How can Republicans attack such a bill? They can’t openly defend the interests of tax evaders and avoiders, although their long-term efforts to starve the I.R.S. of resources show that in practice they are pro-tax cheater. What they have done, instead, is claim — citing an estimate from Congress’s nonpartisan Joint Committee on Taxation — that the legislation would raise taxes on the middle class and that this violates one of Joe Biden’s campaign pledges.

It’s a bogus claim, on multiple levels.

First, the act wouldn’t raise personal income taxes on anyone. Full stop. It just wouldn’t.

What the J.C.T. projects instead are “distributional effects,” an attempt to estimate the indirect burden on families resulting from other taxes, which in this case essentially means the possible effect on wages of requiring large corporations to pay a minimal amount of tax.

Estimating these effects is useful, but are they a “tax increase” on workers? Almost any government policy will have an adverse effect on the income of someone, somewhere; is everything the government does a tax increase?

Furthermore, if we’re going to consider the indirect effect on family incomes of legislation that doesn’t directly affect their taxes, why not consider the whole act, not just part of it? The J.C.T. table that Republicans are citing notes that it excludes the impact of several major pieces of the bill that would help families, in ways ranging from reduced drug costs and larger health insurance subsidies to clean-energy incentives. Add those in and the middle class almost surely ends up ahead.
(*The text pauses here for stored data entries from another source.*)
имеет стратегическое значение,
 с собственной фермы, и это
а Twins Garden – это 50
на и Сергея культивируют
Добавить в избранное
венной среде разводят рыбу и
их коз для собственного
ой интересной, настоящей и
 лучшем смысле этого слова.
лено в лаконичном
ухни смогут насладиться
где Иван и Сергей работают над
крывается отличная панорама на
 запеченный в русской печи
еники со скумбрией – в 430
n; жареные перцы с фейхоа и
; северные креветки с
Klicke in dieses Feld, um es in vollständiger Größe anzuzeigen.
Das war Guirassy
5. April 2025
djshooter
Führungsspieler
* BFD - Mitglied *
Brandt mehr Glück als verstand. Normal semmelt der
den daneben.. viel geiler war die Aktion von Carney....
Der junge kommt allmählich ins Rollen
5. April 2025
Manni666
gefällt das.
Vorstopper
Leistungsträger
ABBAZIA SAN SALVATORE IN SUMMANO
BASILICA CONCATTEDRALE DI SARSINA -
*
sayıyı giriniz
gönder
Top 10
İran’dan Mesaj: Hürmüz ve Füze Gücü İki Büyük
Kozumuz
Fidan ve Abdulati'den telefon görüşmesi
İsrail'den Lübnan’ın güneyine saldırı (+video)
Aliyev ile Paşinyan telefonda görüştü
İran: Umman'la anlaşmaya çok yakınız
Another point I haven’t seen emphasized is that the bill would probably reduce air pollution in general, not just greenhouse gas emissions, which would have major health benefits — and monetary benefits, too.

Wait, there’s more. The J.C.T. assumes that a significant part of the revenue to be gained from taxing corporations would eventually come out of wages. That’s an area of intense academic debate, but there are good reasons to believe that when you’re cracking down on tax avoidance the effect on wages is actually minimal.

Finally, despite all the ways the J.C.T. analysis tilts the playing field against the Inflation Reduction Act, the claimed increase in middle-class taxes is tiny. For example, according to the J.C.T., the federal tax rate on families earning between $50,000 and $75,000 a year would rise from 13.0 percent to … 13.1 percent.

So the G.O.P. attack on this proposal is, in a word, pathetic. The only way it might gain traction is if the media bothsides its reporting, failing to inform news consumers that Republican claims about the bill are, in fact, untrue. That is, unfortunately, a real possibility. Any news report to the effect that “Republicans say the bill would raise middle-class taxes” that doesn’t point out that this claim is false betrays the public interest.

Misinformation aside, however, the right-wing attack on Democrats’ new climate policy is, as I said, extraordinarily weak — and that’s a wonderful thing to see. While the Inflation Reduction Act is a big deal in itself, many of us hope that it will be only the down payment on an even bigger effort to save the planet. And if this is the best the planet’s enemies can do, that’s a very good omen.